Pasado este período de meditaciones, Melenas se bajó de la moto en lánguidos movimientos, y pasó junto al Mercedes, con la cabeza inocentemente inclinada a un lado, mientras cabía presumir que se percataba de la presencia de la llave de contacto en el interior del tubo de escape. Pero no intentó apoderarse de ella, lo cual mereció la aprobación de Litvak, en su calidad de colega. Después de rebasar el Mercedes, Melenas se dirigió hacia la estación, entrando en el lavabo público, del que salió inmediatamente, con la finalidad de poner en peligrosa situación a cualquier persona que hubiera tenido la temeraria idea de seguirle. Pero nadie le seguía. Las muchachas no podían seguirle, y los chicos tenían la astucia suficiente para no hacerlo. Melenas pasó junto al automóvil por segunda vez, y Litvak deseó ardientemente que Melenas se inclinara y cogiera la llave, debido a que Litvak necesitaba un movimiento decisivo. Pero Melenas no quiso complacer a Litvak. Volvió junto a la motocicleta y a su compañero, quien se había quedado sentado en el sillín, con la finalidad, sin duda, de poder salir pitando y sin dificultades, si fuere preciso.

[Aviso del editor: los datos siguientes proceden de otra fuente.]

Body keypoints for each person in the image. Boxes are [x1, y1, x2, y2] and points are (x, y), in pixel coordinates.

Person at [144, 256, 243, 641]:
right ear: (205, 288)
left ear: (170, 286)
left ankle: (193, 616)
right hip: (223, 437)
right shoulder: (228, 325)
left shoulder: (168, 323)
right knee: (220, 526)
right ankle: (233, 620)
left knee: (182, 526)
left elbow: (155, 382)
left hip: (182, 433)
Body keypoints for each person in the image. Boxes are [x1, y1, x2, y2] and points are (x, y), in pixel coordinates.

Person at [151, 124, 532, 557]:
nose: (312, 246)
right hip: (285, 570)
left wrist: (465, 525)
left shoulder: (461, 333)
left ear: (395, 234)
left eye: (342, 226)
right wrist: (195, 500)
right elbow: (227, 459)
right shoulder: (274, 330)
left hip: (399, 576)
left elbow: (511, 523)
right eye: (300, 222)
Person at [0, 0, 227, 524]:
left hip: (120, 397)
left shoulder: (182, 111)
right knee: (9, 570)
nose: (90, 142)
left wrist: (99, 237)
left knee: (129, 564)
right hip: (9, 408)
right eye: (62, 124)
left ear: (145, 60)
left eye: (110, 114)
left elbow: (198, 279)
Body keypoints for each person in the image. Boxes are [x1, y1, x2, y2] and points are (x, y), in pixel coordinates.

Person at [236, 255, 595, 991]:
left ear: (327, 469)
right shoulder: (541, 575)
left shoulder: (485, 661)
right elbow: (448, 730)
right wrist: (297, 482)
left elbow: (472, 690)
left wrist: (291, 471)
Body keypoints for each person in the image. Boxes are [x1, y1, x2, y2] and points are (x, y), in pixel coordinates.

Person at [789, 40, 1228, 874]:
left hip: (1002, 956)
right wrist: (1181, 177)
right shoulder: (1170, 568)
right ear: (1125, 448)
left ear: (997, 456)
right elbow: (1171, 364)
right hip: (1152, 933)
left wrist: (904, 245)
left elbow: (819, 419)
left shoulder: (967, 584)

Melenas dijo algo a su compañero; acto seguido se quitó el casco y, en un brusco movimiento de la cabeza, puso la cara a la luz.

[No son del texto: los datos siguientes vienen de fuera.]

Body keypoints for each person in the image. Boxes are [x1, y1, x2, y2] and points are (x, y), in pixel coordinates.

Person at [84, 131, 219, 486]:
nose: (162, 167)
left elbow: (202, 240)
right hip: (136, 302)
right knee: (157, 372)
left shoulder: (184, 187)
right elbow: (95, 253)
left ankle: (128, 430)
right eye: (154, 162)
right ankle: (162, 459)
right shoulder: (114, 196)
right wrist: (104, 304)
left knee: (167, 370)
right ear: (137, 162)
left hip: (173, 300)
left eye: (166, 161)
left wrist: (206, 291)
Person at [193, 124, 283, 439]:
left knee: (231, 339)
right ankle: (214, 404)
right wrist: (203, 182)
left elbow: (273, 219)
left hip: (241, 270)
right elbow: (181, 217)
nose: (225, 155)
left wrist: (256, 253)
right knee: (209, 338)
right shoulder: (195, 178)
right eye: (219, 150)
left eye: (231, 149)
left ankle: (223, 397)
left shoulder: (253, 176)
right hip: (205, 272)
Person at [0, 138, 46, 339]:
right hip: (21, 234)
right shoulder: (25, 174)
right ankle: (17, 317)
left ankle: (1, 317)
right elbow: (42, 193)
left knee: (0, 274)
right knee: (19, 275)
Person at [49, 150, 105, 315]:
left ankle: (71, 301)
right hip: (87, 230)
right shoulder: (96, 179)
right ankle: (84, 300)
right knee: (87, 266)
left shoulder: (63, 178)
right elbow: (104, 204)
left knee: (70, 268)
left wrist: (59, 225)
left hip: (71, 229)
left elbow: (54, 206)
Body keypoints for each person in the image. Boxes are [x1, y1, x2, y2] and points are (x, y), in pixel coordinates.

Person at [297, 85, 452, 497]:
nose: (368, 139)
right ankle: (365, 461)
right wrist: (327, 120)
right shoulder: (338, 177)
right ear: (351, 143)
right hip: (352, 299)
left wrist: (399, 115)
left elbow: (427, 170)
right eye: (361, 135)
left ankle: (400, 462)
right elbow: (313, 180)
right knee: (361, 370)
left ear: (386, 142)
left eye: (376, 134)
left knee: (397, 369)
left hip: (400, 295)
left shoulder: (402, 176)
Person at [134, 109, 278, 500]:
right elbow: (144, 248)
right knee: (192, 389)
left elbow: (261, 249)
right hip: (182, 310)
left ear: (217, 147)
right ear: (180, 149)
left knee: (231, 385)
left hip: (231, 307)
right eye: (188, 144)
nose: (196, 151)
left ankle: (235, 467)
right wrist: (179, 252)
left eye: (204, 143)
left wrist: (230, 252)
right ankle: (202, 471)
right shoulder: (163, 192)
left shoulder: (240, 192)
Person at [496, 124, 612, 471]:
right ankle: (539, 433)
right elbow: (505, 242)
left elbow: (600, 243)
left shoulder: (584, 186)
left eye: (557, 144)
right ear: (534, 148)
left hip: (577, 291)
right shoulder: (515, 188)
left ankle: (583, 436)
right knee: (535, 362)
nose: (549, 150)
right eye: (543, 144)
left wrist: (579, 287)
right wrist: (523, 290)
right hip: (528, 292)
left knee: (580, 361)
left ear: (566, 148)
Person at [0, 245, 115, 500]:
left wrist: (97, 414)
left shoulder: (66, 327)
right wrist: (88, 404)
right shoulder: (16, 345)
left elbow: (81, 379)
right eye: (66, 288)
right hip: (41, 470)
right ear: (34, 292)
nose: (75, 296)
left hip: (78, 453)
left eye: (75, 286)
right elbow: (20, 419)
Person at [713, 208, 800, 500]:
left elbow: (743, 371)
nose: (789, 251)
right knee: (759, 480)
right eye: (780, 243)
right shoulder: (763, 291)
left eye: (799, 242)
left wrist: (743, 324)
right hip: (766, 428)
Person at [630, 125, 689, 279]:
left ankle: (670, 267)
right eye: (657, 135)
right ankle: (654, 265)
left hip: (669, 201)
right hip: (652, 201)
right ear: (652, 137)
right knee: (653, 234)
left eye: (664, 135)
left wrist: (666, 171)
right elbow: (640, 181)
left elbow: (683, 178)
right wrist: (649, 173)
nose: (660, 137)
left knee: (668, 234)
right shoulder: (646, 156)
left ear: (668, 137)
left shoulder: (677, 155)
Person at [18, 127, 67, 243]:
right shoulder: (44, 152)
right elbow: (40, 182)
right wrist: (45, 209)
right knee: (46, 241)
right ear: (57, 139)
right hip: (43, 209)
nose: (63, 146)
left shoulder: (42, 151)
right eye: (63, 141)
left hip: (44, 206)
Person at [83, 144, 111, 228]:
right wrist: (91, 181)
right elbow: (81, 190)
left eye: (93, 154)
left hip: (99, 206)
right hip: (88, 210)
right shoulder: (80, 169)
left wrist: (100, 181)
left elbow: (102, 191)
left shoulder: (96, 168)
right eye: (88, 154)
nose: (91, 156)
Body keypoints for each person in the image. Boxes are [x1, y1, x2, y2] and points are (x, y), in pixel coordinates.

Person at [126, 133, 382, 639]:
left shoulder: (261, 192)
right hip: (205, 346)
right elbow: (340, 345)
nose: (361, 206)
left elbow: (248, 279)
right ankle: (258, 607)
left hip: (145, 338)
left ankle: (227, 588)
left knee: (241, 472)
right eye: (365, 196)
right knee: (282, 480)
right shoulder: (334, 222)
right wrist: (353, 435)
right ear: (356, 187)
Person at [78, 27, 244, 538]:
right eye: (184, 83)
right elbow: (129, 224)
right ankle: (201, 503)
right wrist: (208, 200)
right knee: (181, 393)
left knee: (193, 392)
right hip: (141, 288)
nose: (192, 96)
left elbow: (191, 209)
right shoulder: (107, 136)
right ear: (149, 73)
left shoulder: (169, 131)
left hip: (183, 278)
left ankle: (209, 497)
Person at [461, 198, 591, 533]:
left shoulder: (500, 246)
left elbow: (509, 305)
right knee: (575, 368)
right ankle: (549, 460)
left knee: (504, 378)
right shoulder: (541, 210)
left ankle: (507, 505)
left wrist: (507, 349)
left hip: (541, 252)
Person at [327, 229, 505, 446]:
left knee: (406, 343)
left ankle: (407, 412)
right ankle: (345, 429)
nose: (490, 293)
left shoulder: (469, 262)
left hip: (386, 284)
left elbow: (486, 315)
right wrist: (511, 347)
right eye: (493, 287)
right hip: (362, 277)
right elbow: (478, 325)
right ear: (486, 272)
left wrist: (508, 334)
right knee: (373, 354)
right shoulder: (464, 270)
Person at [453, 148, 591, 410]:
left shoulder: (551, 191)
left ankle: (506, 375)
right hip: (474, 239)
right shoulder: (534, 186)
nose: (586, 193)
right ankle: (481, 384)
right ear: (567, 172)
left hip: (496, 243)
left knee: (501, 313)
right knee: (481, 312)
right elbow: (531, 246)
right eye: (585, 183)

Dando el nombre en clave previamente acordado, Litvak dijo por la radio:
- Luigi.
Y, al hacerlo, Litvak experimentó la rara e intemporal bendición de la satisfacción pura y simple. Con calma, pensó: Eres tú, Rossino, el apóstol de la solución pacífica. Sí, Litvak le conocía muy bien. Sabía los nombres y las señas de las amigas y amigos de aquel hombre, sabía quiénes eran sus derechistas padres con residencia en Roma, y sabía quién era su izquierdista mentor en la academia de música de Milán. Conocía el periódico napolitano que publicaba todavía los artículos, con aire de sermón, en los que aquel hombre insistía en que el único camino aceptable era el de la no-violencia. Sabía que Jerusalén llevaba largo tiempo sospechando de aquel hombre, y asimismo estaba al tanto de la historia de los reiterados y vanos intentos de conseguir pruebas condenatorias. Sabía cómo olía y qué número de zapatos calzaba. Y, ahora, Litvak comenzaba a sospechar la función que había desempeñado en Bad Godesberg y en otros lugares. Asimismo Litvak, al igual que sus compañeros, tenía ideas muy claras acerca de qué era lo mejor que se podía hacer con aquel hombre. Aunque todavía no se le podía hacer. Y no se le podría hacer durante bastante tiempo. No, las cuentas no podrían saldarse hasta que todos hubieran recorrido íntegramente el sinuoso camino que les esperaba.
La muchacha ha dado el rendimiento esperado, pensó Litvak. Sólo gracias a esta identificación, el largo viaje que la muchacha ha hecho hasta aquí ha sido rentable. La muchacha era una gentil justa, lo cual, en opinión de Litvak, resultaba muy raro.
Por fin, ahora el conductor de la moto desmontaba. Desmontó, se desperezó y se desabrochó el barboquejo, mientras Rossino le sustituía en el asiento del conductor.
Pero quien había conducido la moto hasta el momento era una muchacha.
Si, se trataba de una muchacha rubia, esbelta, según pudo ver Litvak a través de sus prismáticos con dispositivo de intensificación de las luces, muchacha con delicadas facciones delgadas y con aire etéreo, a pesar de su dominio en la conducción de motocicletas. Y Litvak, en aquel instante crítico, se negó terminantemente a preocuparse de intentar averiguar si los viajes de aquella muchacha la habían llevado de Orly a Madrid, o si se había dedicado a transportar maletas con discos para entregarlas a amigas suecas. No, ya que si su mente hubiera seguido este rumbo, el odio acumulado entre los miembros del equipo hubiera podido superar su sentido de la disciplina. La mayoría de los miembros del equipo habían matado, y en casos como el presente no tendrían el menor inconveniente en volverlo a hacer. En consecuencia, Litvak nada dijo por la radio. Dejó que cada cual hiciera su identificación aproximativa y nada más.